Senator Okiya Omtatah is of the opinion that the government needs to address food, cost of health, education and transport above anything, with such a determination of priorities necessary to better citizens’ lives.
“And if you look at our government in all those sectors it has done nothing to intervene. If it was to intervene and make them no-go-areas for cartels, do-no-gooders and thieves, this country would not be going through the mess it is going through,” he says.
Critical of the IMF and the World Bank, the senator says that the institutions “just want Kenya moving around with a beggar’s bowl as a client state”.
“Some of the things the president is doing are treasonable and could get him impeached,” he says, claiming the president is going “overboard”.
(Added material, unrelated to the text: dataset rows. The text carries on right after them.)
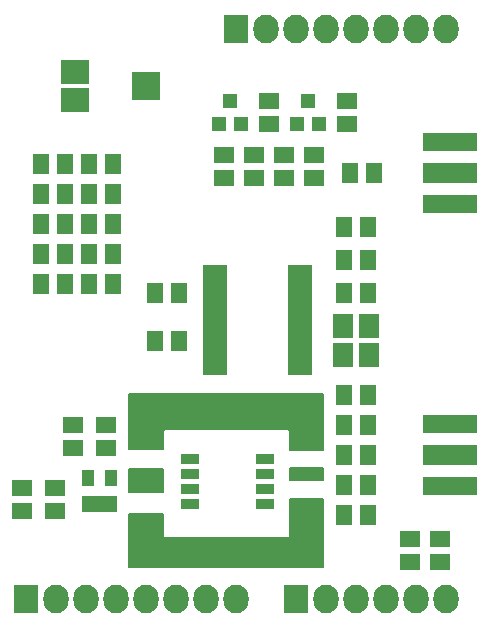
<source format=gts>
G04 #@! TF.FileFunction,Soldermask,Top*
%FSLAX46Y46*%
G04 Gerber Fmt 4.6, Leading zero omitted, Abs format (unit mm)*
G04 Created by KiCad (PCBNEW 4.0.0-rc2-1-stable) date Monday, January 18, 2016 'PMt' 02:37:55 PM*
%MOMM*%
G01*
G04 APERTURE LIST*
%ADD10C,0.100000*%
%ADD11R,2.127200X2.432000*%
%ADD12O,2.127200X2.432000*%
%ADD13R,1.400000X1.700000*%
%ADD14R,1.700000X1.400000*%
%ADD15R,4.600000X1.800000*%
%ADD16R,4.600000X1.600000*%
%ADD17R,1.200000X1.300000*%
%ADD18R,1.543000X0.908000*%
%ADD19R,2.150000X0.850000*%
%ADD20R,1.050000X1.460000*%
%ADD21R,1.800000X2.000000*%
%ADD22R,2.400000X2.400000*%
%ADD23R,2.400000X2.000000*%
%ADD24C,0.203200*%
G04 APERTURE END LIST*
D10*
D11*
X129794000Y-135382000D03*
D12*
X132334000Y-135382000D03*
X134874000Y-135382000D03*
X137414000Y-135382000D03*
X139954000Y-135382000D03*
X142494000Y-135382000D03*
X145034000Y-135382000D03*
X147574000Y-135382000D03*
D11*
X152654000Y-135382000D03*
D12*
X155194000Y-135382000D03*
X157734000Y-135382000D03*
X160274000Y-135382000D03*
X162814000Y-135382000D03*
X165354000Y-135382000D03*
D11*
X147574000Y-87122000D03*
D12*
X150114000Y-87122000D03*
X152654000Y-87122000D03*
X155194000Y-87122000D03*
X157734000Y-87122000D03*
X160274000Y-87122000D03*
X162814000Y-87122000D03*
X165354000Y-87122000D03*
D13*
X156734000Y-118110000D03*
X158734000Y-118110000D03*
D14*
X136525000Y-120666000D03*
X136525000Y-122666000D03*
D13*
X135144000Y-98552000D03*
X137144000Y-98552000D03*
X158734000Y-123190000D03*
X156734000Y-123190000D03*
X156734000Y-128270000D03*
X158734000Y-128270000D03*
X157242000Y-99314000D03*
X159242000Y-99314000D03*
X135144000Y-108712000D03*
X137144000Y-108712000D03*
X135144000Y-106172000D03*
X137144000Y-106172000D03*
X135144000Y-103632000D03*
X137144000Y-103632000D03*
X135144000Y-101092000D03*
X137144000Y-101092000D03*
X156734000Y-109474000D03*
X158734000Y-109474000D03*
X156734000Y-106680000D03*
X158734000Y-106680000D03*
D14*
X156972000Y-93234000D03*
X156972000Y-95234000D03*
D13*
X142732000Y-113538000D03*
X140732000Y-113538000D03*
D14*
X133731000Y-122666000D03*
X133731000Y-120666000D03*
D15*
X165676000Y-123190000D03*
D16*
X165676000Y-125820000D03*
X165676000Y-120560000D03*
D15*
X165676000Y-99314000D03*
D16*
X165676000Y-101944000D03*
X165676000Y-96684000D03*
D13*
X131080000Y-106172000D03*
X133080000Y-106172000D03*
X131080000Y-103632000D03*
X133080000Y-103632000D03*
X131080000Y-101092000D03*
X133080000Y-101092000D03*
D17*
X147066000Y-93234000D03*
X148016000Y-95234000D03*
X146116000Y-95234000D03*
X153670000Y-93234000D03*
X154620000Y-95234000D03*
X152720000Y-95234000D03*
D13*
X156734000Y-103886000D03*
X158734000Y-103886000D03*
X156734000Y-120650000D03*
X158734000Y-120650000D03*
X156734000Y-125730000D03*
X158734000Y-125730000D03*
D14*
X146558000Y-97806000D03*
X146558000Y-99806000D03*
X150368000Y-93234000D03*
X150368000Y-95234000D03*
X149098000Y-97806000D03*
X149098000Y-99806000D03*
X151638000Y-97806000D03*
X151638000Y-99806000D03*
X154178000Y-97806000D03*
X154178000Y-99806000D03*
D13*
X142732000Y-109474000D03*
X140732000Y-109474000D03*
X133080000Y-108712000D03*
X131080000Y-108712000D03*
D14*
X129413000Y-128000000D03*
X129413000Y-126000000D03*
X132207000Y-126000000D03*
X132207000Y-128000000D03*
D13*
X133080000Y-98552000D03*
X131080000Y-98552000D03*
D14*
X164846000Y-130318000D03*
X164846000Y-132318000D03*
X162306000Y-130318000D03*
X162306000Y-132318000D03*
D18*
X149987000Y-123571000D03*
X149987000Y-124841000D03*
X149987000Y-126111000D03*
X149987000Y-127381000D03*
X143637000Y-127381000D03*
X143637000Y-126111000D03*
X143637000Y-124841000D03*
X143637000Y-123571000D03*
D19*
X152952000Y-115985000D03*
X152952000Y-115335000D03*
X152952000Y-114685000D03*
X152952000Y-114035000D03*
X152952000Y-113385000D03*
X152952000Y-112735000D03*
X152952000Y-112085000D03*
X152952000Y-111435000D03*
X152952000Y-110785000D03*
X152952000Y-110135000D03*
X152952000Y-109485000D03*
X152952000Y-108835000D03*
X152952000Y-108185000D03*
X152952000Y-107535000D03*
X145752000Y-107535000D03*
X145752000Y-108185000D03*
X145752000Y-108835000D03*
X145752000Y-109485000D03*
X145752000Y-110135000D03*
X145752000Y-110785000D03*
X145752000Y-111435000D03*
X145752000Y-112085000D03*
X145752000Y-112735000D03*
X145752000Y-113385000D03*
X145752000Y-114035000D03*
X145752000Y-114685000D03*
X145752000Y-115335000D03*
X145752000Y-115985000D03*
D20*
X135067000Y-127338000D03*
X136017000Y-127338000D03*
X136967000Y-127338000D03*
X136967000Y-125138000D03*
X135067000Y-125138000D03*
D21*
X158834000Y-114788000D03*
X158834000Y-112288000D03*
X156634000Y-112288000D03*
X156634000Y-114788000D03*
D22*
X139906000Y-91948000D03*
D23*
X133906000Y-93123000D03*
X133906000Y-90773000D03*
D24*
G36*
X154965400Y-122834400D02*
X152120600Y-122834400D01*
X152120600Y-121158000D01*
X152112595Y-121118472D01*
X152089843Y-121085172D01*
X152055927Y-121063348D01*
X152019000Y-121056400D01*
X141478000Y-121056400D01*
X141438472Y-121064405D01*
X141405172Y-121087157D01*
X141383348Y-121121073D01*
X141376400Y-121158000D01*
X141376400Y-122707400D01*
X138531600Y-122707400D01*
X138531600Y-118084600D01*
X154965400Y-118084600D01*
X154965400Y-122834400D01*
X154965400Y-122834400D01*
G37*
X154965400Y-122834400D02*
X152120600Y-122834400D01*
X152120600Y-121158000D01*
X152112595Y-121118472D01*
X152089843Y-121085172D01*
X152055927Y-121063348D01*
X152019000Y-121056400D01*
X141478000Y-121056400D01*
X141438472Y-121064405D01*
X141405172Y-121087157D01*
X141383348Y-121121073D01*
X141376400Y-121158000D01*
X141376400Y-122707400D01*
X138531600Y-122707400D01*
X138531600Y-118084600D01*
X154965400Y-118084600D01*
X154965400Y-122834400D01*
G36*
X141376400Y-126390400D02*
X138531600Y-126390400D01*
X138531600Y-124434600D01*
X141376400Y-124434600D01*
X141376400Y-126390400D01*
X141376400Y-126390400D01*
G37*
X141376400Y-126390400D02*
X138531600Y-126390400D01*
X138531600Y-124434600D01*
X141376400Y-124434600D01*
X141376400Y-126390400D01*
G36*
X154965400Y-132740400D02*
X138531600Y-132740400D01*
X138531600Y-128244600D01*
X141376400Y-128244600D01*
X141376400Y-130175000D01*
X141384405Y-130214528D01*
X141407157Y-130247828D01*
X141441073Y-130269652D01*
X141478000Y-130276600D01*
X152019000Y-130276600D01*
X152058528Y-130268595D01*
X152091828Y-130245843D01*
X152113652Y-130211927D01*
X152120600Y-130175000D01*
X152120600Y-126974600D01*
X154965400Y-126974600D01*
X154965400Y-132740400D01*
X154965400Y-132740400D01*
G37*
X154965400Y-132740400D02*
X138531600Y-132740400D01*
X138531600Y-128244600D01*
X141376400Y-128244600D01*
X141376400Y-130175000D01*
X141384405Y-130214528D01*
X141407157Y-130247828D01*
X141441073Y-130269652D01*
X141478000Y-130276600D01*
X152019000Y-130276600D01*
X152058528Y-130268595D01*
X152091828Y-130245843D01*
X152113652Y-130211927D01*
X152120600Y-130175000D01*
X152120600Y-126974600D01*
X154965400Y-126974600D01*
X154965400Y-132740400D01*
G36*
X154965400Y-125374400D02*
X152120600Y-125374400D01*
X152120600Y-124307600D01*
X154965400Y-124307600D01*
X154965400Y-125374400D01*
X154965400Y-125374400D01*
G37*
X154965400Y-125374400D02*
X152120600Y-125374400D01*
X152120600Y-124307600D01*
X154965400Y-124307600D01*
X154965400Y-125374400D01*
M02*

</source>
And while many others see the government’s dalliance with the IMF and World Bank as a detour from the government’s promises of reducing borrowing, Dismas Mokua, a political commentator says that the current government’s first duty was to mop up a mess overseen by the former regime, and that the results are already palpable.
“The economy was struggling when Ruto took over. The biggest challenge was public debt and policy confusion. Infrastructure was growing but manufacturing was dwindling; everything was being imported,” he says.
Ruto’s efforts to seek job opportunities for Kenyans abroad will increase diaspora remittances and position Kenya in the global space, he says. Coupled with the proposed Pan-African Payment and Settlement System (PAPSS) which will reduce transaction costs through more efficient direct rates and markedly faster transfers, the pressure on the shilling will reduce as intra-African trade increases.
Ruto has invigorated Kenya’s economic diplomacy infrastructure by making Kenya stand out in the region, Mr Mokua says.